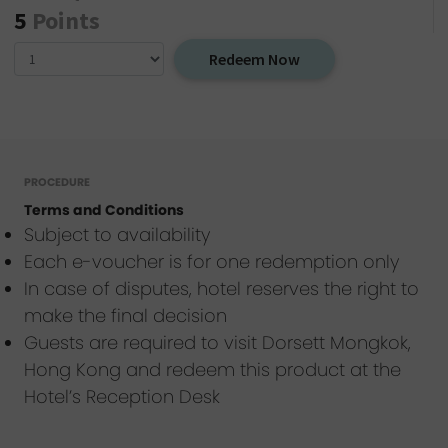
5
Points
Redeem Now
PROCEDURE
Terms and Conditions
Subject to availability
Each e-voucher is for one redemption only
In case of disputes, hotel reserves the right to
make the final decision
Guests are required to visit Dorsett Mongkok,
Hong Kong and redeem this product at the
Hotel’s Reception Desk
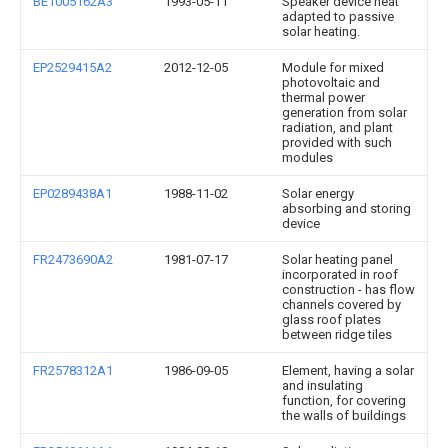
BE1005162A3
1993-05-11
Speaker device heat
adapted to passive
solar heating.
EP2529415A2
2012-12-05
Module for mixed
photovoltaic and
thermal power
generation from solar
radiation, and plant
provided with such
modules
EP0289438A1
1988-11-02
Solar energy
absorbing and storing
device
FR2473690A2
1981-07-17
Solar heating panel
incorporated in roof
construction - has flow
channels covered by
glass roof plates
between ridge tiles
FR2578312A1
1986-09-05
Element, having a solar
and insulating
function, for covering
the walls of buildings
______________________________
What the exercise asks:
Exact transcription of the full listing above is required; images do not belong in it.

Answer area:
5
Points
Redeem Now
PROCEDURE
Terms and Conditions
Subject to availability
Each e-voucher is for one redemption only
In case of disputes, hotel reserves the right to
make the final decision
Guests are required to visit Dorsett Mongkok,
Hong Kong and redeem this product at the
Hotel’s Reception Desk
BE1005162A3
1993-05-11
Speaker device heat
adapted to passive
solar heating.
EP2529415A2
2012-12-05
Module for mixed
photovoltaic and
thermal power
generation from solar
radiation, and plant
provided with such
modules
EP0289438A1
1988-11-02
Solar energy
absorbing and storing
device
FR2473690A2
1981-07-17
Solar heating panel
incorporated in roof
construction - has flow
channels covered by
glass roof plates
between ridge tiles
FR2578312A1
1986-09-05
Element, having a solar
and insulating
function, for covering
the walls of buildings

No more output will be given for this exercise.